The freedom was fun for about two weeks before I was reminded that finding a new job wouldn’t be easy. I still applied for jobs that sounded interesting, but none of them were ones I really wanted. And then one appeared for an athletic company with a corporate culture that I aligned with. Again, I diligently did my research, wrote my cover letter and told people about the possibility and how excited I was. I even did a mock interview with a friend I wanted it so bad. Weeks later, I felt the familiar sting of disappointment and rejection. It was only after a conversation with a friend in a similar situation that gave me perspective. In city of approx 2.37 million people, I could potentially be competing with approximately 1000 people, so it’s nothing personal, it’s just a numbers game.

After that, I went into numbers mode. No attachment, just applications and increasing my chances to get a call. I called on apathy to be my friend. Law of averages, right? Rejections rolled off my back. And then it happened. A call. From a place that I wanted. I collected my work samples, prepared for the interview like I would for an exam, rehearsing answers to questions, and reviewed their organization. The interview went well, but because of the Stanley Cup Playoffs, they were much busier than usual and would take time to get back to people. I left the interview with a renew sense of hope and pictured myself working there.I was qualified for the job and was excited about the different types of work I would be doing.I wasn’t sure if I would get the job, but I felt like I would at least get a second interview.

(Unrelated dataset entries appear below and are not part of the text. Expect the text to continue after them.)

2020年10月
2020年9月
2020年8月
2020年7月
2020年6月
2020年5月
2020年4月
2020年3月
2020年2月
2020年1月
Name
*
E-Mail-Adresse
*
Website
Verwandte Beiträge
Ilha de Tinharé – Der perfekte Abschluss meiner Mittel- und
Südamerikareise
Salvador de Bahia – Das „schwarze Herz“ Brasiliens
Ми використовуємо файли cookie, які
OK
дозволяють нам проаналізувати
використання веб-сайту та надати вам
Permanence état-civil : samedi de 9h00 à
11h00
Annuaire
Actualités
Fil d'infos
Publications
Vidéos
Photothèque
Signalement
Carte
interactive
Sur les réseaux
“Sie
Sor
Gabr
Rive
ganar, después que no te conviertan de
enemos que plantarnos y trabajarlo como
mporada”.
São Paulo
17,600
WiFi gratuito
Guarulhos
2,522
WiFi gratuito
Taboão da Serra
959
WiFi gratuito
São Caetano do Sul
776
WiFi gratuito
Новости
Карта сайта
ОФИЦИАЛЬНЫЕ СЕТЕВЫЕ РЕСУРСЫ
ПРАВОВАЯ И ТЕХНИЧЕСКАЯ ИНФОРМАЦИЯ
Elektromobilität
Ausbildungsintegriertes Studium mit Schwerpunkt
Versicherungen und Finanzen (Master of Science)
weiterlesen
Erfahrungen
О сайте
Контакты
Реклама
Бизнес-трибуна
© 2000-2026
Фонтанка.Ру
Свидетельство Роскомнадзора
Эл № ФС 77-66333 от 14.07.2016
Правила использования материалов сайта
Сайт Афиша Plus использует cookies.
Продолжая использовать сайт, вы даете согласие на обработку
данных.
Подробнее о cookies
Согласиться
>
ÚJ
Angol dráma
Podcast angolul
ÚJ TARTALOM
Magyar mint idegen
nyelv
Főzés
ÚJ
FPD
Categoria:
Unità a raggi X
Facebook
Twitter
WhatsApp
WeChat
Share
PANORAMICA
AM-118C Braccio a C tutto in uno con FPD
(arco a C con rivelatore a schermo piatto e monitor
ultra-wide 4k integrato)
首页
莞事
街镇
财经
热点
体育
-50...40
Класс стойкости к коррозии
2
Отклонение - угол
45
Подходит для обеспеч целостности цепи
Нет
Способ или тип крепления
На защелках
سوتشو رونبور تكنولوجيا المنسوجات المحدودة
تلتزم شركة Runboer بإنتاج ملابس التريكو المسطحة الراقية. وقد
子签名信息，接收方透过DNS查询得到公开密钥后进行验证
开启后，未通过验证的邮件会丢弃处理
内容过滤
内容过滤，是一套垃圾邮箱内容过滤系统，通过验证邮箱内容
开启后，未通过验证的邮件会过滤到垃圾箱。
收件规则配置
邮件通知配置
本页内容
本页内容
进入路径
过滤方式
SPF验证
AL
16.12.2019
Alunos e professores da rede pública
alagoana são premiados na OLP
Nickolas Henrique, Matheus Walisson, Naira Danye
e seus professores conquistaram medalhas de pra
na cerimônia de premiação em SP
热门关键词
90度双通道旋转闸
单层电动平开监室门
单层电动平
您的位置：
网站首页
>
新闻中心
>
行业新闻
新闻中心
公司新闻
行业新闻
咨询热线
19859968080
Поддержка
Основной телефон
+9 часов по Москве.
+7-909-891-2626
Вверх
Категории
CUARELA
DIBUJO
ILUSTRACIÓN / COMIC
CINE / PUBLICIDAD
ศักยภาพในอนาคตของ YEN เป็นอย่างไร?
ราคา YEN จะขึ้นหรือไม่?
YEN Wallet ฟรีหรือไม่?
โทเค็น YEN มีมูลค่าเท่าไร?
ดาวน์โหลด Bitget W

I didn’t get invited back for a second interview.

Now I’m here, feeling like I’m back at square one and a little bitter and unsure that I can find that job that fits. How hard can it be? “Find a job that I am excited about and that can also reciprocate.” Sure, there are a lot of fish in the sea, but only a few that you really want to catch but at the rate I’m going, I’m getting seasick and mind as well be fishing for a mermaid.